FRAGEN:
• A. Welches Amt hat Michael Müller laut dem Textausschnitt über die Eigenständigkeit der Schweiz inne?
• B. Schreibe den Textausschnitt über die Eigenständigkeit der Schweiz im Anschluss an seinen letzten Satz weiter.

Exponenten schätzen im Rahmen der Diskussion: «Wie eigenständig und erfolgreich bleibt die Schweiz?» wechselseitige Abhängigkeit zwischen der Schweiz und Europa gegensätzlich ein. Autonomie- und Integrationsgedanken treffen aufeinander.

«Einerseits sind wir das wettbewerbsfähigste Land der Welt und wir sind Export-Weltmeister. Andererseits wollen wir die politische und kulturelle Eigenständigkeit hochhalten.»

In diesem Spannungsfeld bewege sich die Schweiz. So eröffnete Michael Müller, Verwaltungsratspräsident der Baloise Bank SoBa, im gut besetzten Solothurner Landhaus das Panel unter dem Titel «Wie eigenständig und erfolgreich bleibt die Schweiz?».

Er plädierte für einen Weg zwischen wirtschaftlicher Offenheit und dem Ernstnehmen der Sorgen der Bevölkerung, namentlich im Bereich der Zuwanderung. «Eigenständigkeit ist kein definitiver Zustand, sondern sie muss laufend angepasst werden.»

DATENAUSZÜGE:

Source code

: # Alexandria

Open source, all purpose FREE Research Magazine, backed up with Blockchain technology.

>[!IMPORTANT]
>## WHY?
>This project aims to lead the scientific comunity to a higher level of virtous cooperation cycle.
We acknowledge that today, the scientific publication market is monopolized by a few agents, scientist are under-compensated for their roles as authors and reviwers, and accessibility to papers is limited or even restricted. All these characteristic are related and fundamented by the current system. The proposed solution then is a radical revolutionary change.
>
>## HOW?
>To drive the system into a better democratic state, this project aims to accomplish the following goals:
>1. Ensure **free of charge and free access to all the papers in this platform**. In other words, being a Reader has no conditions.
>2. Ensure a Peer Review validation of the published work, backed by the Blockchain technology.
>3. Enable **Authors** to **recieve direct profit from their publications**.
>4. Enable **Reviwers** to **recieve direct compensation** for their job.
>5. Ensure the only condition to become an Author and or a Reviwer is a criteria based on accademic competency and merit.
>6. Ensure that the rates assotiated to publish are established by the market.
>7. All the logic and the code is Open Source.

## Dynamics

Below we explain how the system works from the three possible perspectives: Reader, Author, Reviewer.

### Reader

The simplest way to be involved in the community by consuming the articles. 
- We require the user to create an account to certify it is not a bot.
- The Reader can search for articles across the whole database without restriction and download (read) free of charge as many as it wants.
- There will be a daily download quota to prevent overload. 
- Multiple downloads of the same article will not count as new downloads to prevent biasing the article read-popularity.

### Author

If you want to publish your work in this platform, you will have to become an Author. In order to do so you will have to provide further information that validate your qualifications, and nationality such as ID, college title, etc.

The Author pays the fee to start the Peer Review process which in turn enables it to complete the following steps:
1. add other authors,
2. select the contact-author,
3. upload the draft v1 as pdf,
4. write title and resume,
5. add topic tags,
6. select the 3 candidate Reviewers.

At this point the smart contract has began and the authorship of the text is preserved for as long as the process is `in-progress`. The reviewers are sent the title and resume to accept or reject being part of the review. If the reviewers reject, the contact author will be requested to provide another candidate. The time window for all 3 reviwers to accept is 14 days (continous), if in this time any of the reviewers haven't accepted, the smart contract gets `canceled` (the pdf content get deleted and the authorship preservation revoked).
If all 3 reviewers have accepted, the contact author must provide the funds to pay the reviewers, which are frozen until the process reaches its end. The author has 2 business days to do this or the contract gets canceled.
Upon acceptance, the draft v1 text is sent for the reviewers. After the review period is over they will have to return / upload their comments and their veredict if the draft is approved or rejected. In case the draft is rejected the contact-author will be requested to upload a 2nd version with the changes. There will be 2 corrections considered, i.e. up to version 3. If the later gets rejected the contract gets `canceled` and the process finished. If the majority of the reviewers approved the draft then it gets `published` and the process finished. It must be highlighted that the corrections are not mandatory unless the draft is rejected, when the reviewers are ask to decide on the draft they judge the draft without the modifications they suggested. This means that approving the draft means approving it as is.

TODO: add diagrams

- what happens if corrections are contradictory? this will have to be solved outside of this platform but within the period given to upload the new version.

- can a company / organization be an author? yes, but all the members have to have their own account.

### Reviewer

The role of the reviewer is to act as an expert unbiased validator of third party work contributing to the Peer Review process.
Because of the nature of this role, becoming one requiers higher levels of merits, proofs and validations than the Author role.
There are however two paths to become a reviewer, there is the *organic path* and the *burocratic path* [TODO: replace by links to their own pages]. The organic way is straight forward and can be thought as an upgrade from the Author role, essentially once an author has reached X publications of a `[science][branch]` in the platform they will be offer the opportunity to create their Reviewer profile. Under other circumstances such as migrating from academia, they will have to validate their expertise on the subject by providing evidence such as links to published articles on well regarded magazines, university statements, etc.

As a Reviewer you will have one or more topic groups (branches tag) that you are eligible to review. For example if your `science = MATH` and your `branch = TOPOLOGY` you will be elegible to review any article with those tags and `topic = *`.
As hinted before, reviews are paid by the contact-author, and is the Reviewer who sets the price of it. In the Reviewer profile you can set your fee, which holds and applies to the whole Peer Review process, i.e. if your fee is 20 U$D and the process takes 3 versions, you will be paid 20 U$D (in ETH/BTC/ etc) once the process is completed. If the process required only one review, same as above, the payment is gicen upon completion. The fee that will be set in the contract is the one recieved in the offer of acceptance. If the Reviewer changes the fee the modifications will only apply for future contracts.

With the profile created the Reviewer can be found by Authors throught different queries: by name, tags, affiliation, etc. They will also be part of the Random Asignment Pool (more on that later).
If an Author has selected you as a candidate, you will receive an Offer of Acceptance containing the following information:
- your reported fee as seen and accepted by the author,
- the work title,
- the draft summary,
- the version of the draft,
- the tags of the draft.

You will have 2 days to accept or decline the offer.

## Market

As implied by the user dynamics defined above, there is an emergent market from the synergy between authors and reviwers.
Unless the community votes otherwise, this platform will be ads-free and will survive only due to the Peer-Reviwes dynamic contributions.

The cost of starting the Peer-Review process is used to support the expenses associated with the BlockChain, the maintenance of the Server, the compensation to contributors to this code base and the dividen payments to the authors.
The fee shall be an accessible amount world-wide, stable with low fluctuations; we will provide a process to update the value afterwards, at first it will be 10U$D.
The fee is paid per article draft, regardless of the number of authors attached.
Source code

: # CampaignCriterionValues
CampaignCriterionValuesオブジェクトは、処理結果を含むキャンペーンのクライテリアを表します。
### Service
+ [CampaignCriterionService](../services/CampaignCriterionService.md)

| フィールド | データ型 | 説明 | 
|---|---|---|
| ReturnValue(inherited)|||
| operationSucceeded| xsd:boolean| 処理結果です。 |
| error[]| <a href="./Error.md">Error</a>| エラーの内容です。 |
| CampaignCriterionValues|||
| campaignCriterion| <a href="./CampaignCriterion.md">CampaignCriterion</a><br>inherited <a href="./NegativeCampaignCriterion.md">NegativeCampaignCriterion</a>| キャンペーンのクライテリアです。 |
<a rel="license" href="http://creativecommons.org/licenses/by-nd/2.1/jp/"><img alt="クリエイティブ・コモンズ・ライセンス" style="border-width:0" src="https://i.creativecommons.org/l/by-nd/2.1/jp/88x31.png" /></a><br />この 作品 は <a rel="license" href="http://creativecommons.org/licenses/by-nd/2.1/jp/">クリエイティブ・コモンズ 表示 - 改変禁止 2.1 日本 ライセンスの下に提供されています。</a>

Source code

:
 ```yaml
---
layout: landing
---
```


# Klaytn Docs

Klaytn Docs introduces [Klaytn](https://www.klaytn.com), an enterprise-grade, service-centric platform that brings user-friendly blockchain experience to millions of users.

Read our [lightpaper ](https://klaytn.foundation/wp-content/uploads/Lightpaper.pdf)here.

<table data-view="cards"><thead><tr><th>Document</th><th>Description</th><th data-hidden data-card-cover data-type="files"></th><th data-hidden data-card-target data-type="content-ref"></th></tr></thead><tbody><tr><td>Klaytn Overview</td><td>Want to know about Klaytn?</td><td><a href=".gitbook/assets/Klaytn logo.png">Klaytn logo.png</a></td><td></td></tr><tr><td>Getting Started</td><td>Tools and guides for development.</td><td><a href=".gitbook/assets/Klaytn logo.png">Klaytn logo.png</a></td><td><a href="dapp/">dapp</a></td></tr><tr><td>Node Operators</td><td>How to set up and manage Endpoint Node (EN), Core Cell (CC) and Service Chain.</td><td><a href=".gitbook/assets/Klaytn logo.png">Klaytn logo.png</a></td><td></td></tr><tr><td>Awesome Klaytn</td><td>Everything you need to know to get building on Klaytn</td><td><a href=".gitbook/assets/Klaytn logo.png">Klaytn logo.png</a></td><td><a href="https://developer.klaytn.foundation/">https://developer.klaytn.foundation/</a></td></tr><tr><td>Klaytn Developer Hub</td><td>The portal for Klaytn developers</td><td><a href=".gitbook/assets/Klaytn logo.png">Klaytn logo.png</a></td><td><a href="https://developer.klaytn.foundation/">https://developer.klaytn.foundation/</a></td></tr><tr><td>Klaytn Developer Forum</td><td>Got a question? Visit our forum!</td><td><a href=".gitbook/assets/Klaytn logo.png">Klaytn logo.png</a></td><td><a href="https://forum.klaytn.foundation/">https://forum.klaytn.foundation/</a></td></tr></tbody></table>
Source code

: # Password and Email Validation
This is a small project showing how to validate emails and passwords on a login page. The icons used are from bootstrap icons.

NUMMERIERTE ANTWORTEN:
• A. Er ist Verwaltungsratspräsident der Baloise Bank SoBa.

• B.
Für Podiumsteilnehmer Markus Somm, Verleger und Chefredaktor der «Basler Zeitung», schliessen sich Eigenständigkeit und Erfolg nicht aus. Im Gegenteil. Nach einem kleinen Exkurs über die Schlacht von Marignano vor 500 Jahren hielt der Historiker fest: «Die Schweiz ist der älteste Kleinstaat in Europa, der überlebt hat.»

Dies auch dank dem maximierten Autonomiegedanken. Die Schweiz sei seit je mit der europäischen Wirtschaft engstens verflochten. Der wirtschaftliche Erfolg hänge gerade mit der Eigenständigkeit, dem gelebten Sonderfall mit Eigenheiten zusammen.

Insbesondere der liberale Arbeitsmarkt sei ein Erfolgsgarant und dieser habe sehr viel mit der direkten Demokratie zu tun. Alle sozialpolitischen Versprechen der Linken wie mehr Ferienoder Mindestlöhne seien vom Volk abgelehnt worden. «Das wäre auch im Ausland so, wenn der Souverän wählen könnte zwischen mehr Ferien oder Arbeitsplatz.»

«Optimiert, nicht maximiert»

Somms Ausführungen über den Sonderfall Schweiz weckte Widerstand auf dem Podium. «Das Ziel sollte nicht die maximierte, sondern die optimierte Autonomie sein», sagte Aymo Brunetti, Wirtschaftsprofessor und früherer Seco-Chefökonom. Gerade im Verhältnis der Schweiz zur EU sei dies zentral.

Und Josef Maushart, Chef der Bellacher Fraisa-Gruppe, warnte davor, das Verhältnis zur EU zu überspannen. «Wir neigen dazu, uns zu überschätzen und den Karren wie bei Marignano an die Wand zu fahren.» Es sei Unsinn zu glauben, in einer derart vernetzten Welt vollständig unabhängig bleiben zu können.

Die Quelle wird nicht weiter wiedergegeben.